(Dataset records)
··········

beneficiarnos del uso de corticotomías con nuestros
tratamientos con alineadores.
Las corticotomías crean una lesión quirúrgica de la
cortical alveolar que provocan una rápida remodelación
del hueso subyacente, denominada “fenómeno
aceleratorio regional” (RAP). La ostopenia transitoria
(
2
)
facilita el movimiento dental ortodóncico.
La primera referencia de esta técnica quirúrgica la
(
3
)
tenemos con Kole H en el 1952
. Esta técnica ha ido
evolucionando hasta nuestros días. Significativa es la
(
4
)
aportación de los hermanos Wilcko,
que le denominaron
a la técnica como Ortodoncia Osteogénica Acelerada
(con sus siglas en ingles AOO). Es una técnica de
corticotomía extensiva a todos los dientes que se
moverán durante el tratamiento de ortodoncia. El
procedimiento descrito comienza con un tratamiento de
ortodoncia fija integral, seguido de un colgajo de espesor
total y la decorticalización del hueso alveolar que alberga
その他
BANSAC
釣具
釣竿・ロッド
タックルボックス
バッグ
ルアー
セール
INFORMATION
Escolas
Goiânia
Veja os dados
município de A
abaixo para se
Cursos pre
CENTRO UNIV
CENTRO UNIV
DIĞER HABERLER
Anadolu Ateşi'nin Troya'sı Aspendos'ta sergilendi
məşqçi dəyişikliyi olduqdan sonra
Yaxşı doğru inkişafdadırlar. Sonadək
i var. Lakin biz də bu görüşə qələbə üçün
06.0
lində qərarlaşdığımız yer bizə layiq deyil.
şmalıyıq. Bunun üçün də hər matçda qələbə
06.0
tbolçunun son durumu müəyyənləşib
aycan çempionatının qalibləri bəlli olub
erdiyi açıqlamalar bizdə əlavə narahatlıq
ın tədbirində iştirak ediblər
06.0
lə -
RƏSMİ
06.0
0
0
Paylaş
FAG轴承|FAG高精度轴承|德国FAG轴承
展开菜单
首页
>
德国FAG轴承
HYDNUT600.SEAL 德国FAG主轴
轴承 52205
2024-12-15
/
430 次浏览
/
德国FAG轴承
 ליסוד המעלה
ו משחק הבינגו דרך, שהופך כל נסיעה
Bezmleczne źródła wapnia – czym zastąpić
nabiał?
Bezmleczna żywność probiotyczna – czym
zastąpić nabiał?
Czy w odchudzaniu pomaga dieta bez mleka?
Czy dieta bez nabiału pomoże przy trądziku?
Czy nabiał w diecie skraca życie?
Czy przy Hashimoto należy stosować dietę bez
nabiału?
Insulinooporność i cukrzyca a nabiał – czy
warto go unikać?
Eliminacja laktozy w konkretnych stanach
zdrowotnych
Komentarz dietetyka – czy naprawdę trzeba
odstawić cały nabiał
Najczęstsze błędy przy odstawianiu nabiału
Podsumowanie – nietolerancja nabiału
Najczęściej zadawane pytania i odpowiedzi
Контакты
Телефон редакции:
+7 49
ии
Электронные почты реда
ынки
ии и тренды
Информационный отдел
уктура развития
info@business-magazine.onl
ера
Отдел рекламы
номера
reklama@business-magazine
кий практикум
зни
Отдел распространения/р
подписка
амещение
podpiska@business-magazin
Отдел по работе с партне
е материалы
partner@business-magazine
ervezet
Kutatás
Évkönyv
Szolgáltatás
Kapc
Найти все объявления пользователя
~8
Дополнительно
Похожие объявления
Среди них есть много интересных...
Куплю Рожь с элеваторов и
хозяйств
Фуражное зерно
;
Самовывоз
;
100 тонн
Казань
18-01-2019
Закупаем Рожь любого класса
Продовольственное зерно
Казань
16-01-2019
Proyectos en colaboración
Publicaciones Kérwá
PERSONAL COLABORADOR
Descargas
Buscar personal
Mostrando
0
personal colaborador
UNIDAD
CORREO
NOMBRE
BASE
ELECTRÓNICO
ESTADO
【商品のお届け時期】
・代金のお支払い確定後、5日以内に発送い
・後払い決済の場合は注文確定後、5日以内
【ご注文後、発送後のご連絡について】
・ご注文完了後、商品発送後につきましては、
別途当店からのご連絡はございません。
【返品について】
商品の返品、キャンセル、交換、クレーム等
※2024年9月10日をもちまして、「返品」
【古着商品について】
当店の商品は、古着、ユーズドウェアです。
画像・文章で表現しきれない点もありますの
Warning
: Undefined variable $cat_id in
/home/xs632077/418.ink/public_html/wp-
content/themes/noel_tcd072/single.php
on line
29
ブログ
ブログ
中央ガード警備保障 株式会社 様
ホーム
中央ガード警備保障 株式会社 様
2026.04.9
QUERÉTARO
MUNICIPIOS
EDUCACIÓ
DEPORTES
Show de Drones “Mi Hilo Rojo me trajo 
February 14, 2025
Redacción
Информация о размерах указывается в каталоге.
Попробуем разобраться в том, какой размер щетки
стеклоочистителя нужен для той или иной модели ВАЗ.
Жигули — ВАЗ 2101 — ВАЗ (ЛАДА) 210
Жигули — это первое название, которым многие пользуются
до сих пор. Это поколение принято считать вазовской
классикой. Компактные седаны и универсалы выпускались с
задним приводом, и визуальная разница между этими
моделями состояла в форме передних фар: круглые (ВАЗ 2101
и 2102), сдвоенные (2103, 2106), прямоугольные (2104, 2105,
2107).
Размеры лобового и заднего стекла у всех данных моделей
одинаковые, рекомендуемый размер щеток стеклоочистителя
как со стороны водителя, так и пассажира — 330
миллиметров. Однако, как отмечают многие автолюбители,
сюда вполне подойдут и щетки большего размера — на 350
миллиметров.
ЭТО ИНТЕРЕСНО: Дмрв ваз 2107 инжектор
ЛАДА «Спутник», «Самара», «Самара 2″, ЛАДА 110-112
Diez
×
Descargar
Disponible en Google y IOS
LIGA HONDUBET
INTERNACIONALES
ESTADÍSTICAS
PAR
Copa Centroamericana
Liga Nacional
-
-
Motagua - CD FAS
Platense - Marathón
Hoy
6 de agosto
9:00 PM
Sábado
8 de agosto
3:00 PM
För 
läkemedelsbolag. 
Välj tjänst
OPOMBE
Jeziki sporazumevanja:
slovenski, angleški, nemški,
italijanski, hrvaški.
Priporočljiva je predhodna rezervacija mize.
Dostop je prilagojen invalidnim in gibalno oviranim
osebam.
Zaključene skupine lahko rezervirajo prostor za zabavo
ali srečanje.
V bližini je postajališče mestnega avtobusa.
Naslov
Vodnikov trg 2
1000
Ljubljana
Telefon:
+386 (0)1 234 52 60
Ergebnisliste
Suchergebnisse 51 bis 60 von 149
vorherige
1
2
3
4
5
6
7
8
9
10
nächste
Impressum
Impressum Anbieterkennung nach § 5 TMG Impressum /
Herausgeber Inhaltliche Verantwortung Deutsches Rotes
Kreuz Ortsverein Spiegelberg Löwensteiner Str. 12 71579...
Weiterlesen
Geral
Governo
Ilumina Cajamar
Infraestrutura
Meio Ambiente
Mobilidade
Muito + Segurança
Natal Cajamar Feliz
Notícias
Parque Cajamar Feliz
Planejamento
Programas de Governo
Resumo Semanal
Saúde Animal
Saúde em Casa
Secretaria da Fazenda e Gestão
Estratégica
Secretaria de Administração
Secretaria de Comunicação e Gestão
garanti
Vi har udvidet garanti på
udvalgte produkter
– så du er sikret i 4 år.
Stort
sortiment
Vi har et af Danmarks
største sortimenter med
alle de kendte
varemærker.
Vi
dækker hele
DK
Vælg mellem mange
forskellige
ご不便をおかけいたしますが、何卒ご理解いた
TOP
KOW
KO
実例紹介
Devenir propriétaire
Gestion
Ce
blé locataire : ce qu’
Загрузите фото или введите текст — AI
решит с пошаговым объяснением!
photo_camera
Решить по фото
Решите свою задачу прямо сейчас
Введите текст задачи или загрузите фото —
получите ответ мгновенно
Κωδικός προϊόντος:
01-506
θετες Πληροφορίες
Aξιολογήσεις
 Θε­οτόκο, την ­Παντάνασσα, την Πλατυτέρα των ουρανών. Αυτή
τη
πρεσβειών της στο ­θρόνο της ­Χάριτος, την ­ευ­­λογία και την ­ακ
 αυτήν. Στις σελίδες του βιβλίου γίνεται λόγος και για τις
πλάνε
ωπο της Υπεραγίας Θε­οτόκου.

··········

**TO DO**
Retype the lines from the first one through the line containing "facilita el movimiento dental ortodóncico.", including both.

**RESPONSE AREA**
beneficiarnos del uso de corticotomías con nuestros
tratamientos con alineadores.
Las corticotomías crean una lesión quirúrgica de la
cortical alveolar que provocan una rápida remodelación
del hueso subyacente, denominada “fenómeno
aceleratorio regional” (RAP). La ostopenia transitoria
(
2
)
facilita el movimiento dental ortodóncico.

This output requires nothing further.